▶ **REQUIREMENT**:
As the answer, give every line of the records that includes the word "left".

▶ **EXTRACTED RECORDS**:

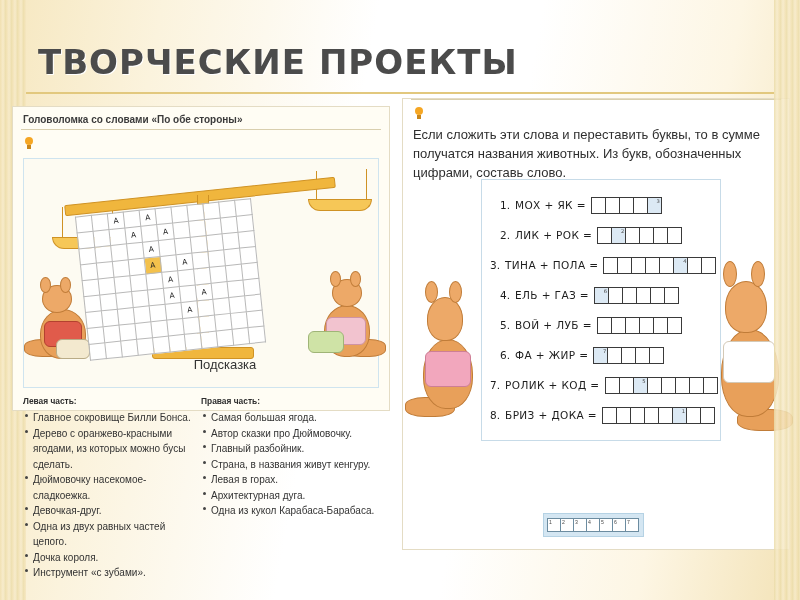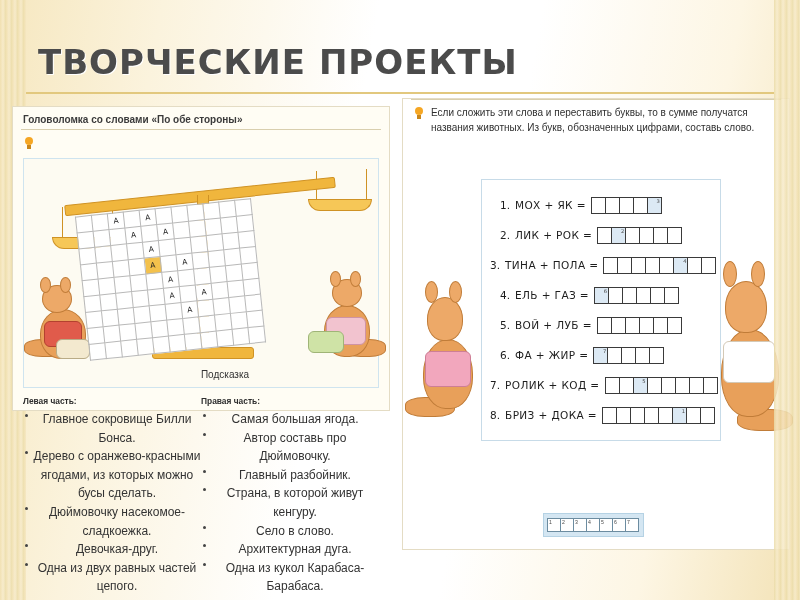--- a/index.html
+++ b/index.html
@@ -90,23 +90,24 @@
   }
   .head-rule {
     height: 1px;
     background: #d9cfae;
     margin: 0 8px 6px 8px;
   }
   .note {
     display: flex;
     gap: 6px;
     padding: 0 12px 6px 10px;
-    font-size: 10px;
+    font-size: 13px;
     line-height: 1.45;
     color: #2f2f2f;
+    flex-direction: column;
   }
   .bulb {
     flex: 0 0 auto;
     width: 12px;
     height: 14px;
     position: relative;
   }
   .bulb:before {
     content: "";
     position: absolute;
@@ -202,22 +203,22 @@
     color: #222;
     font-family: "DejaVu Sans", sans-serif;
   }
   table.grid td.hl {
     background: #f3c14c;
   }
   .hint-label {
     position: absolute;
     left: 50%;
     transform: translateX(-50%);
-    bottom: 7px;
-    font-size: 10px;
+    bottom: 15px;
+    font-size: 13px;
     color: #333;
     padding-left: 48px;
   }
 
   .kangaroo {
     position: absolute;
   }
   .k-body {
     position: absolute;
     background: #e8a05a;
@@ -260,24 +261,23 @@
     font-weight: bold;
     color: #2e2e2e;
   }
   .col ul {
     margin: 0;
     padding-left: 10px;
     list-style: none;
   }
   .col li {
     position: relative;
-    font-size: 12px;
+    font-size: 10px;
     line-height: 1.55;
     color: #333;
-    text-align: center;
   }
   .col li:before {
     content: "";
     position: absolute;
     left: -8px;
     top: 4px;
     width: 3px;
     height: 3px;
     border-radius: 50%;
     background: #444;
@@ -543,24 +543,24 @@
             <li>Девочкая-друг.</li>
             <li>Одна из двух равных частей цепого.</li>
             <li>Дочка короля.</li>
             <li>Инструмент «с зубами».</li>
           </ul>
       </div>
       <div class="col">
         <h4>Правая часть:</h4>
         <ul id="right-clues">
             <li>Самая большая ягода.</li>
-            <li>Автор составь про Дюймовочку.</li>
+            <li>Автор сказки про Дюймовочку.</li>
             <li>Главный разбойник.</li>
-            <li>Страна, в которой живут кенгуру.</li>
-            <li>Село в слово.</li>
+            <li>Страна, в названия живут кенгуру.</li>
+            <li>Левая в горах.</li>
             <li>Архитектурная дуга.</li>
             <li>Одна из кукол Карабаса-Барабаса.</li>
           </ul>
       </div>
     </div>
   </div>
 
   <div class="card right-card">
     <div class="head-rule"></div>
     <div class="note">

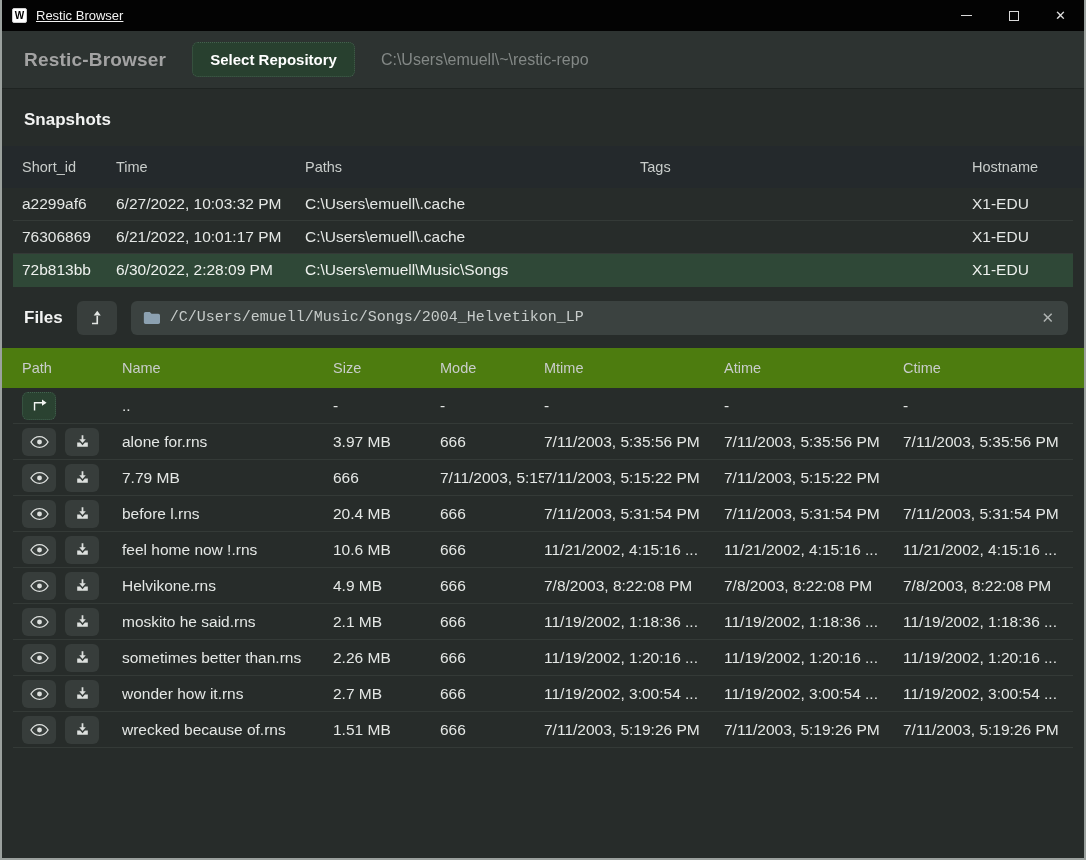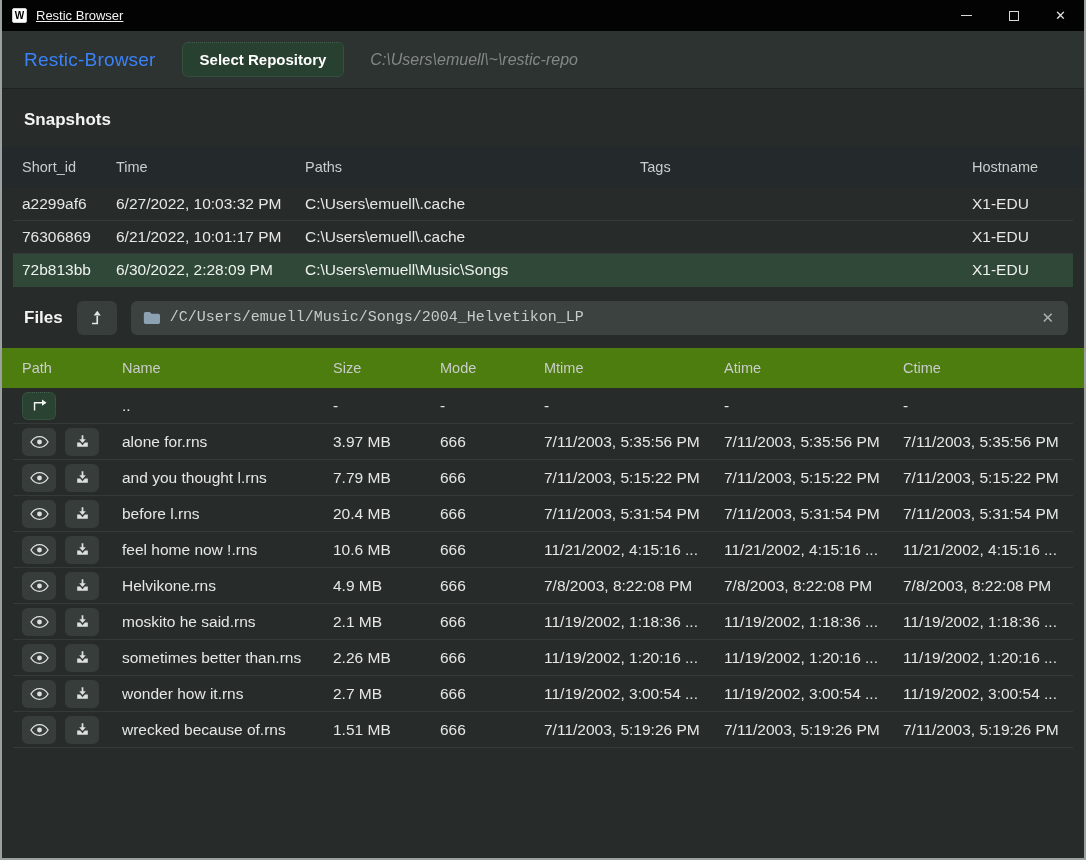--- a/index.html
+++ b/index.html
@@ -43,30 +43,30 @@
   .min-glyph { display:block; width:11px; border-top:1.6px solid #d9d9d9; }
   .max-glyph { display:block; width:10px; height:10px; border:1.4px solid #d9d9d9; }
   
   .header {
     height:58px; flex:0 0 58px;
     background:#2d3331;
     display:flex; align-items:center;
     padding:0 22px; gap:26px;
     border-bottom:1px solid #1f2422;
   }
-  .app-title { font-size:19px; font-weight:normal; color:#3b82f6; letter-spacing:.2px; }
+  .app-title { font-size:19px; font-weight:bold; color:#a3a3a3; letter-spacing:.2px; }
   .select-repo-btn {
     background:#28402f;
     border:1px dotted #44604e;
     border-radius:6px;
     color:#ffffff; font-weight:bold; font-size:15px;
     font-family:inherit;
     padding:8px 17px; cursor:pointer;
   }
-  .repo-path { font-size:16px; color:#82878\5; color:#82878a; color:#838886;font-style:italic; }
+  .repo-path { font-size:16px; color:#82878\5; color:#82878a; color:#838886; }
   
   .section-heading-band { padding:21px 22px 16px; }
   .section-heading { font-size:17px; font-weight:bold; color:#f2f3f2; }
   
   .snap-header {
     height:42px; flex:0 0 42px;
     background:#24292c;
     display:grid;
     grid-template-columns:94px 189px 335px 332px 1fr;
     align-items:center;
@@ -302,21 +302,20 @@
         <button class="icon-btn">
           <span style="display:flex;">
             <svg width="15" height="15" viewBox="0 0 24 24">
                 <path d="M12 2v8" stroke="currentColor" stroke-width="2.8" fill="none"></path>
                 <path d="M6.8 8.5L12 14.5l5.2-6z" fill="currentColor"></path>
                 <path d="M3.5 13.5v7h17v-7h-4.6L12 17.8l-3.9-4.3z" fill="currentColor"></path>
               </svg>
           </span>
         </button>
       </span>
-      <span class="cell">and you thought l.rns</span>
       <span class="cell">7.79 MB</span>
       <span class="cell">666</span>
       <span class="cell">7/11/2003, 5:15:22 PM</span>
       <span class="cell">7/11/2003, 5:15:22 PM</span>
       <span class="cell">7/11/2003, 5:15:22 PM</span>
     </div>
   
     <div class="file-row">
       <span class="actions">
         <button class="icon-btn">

▶ **RESULT OF THIS EXERCISE**:
     left: 50%;
     padding-left: 48px;
     padding-left: 10px;
     left: -8px;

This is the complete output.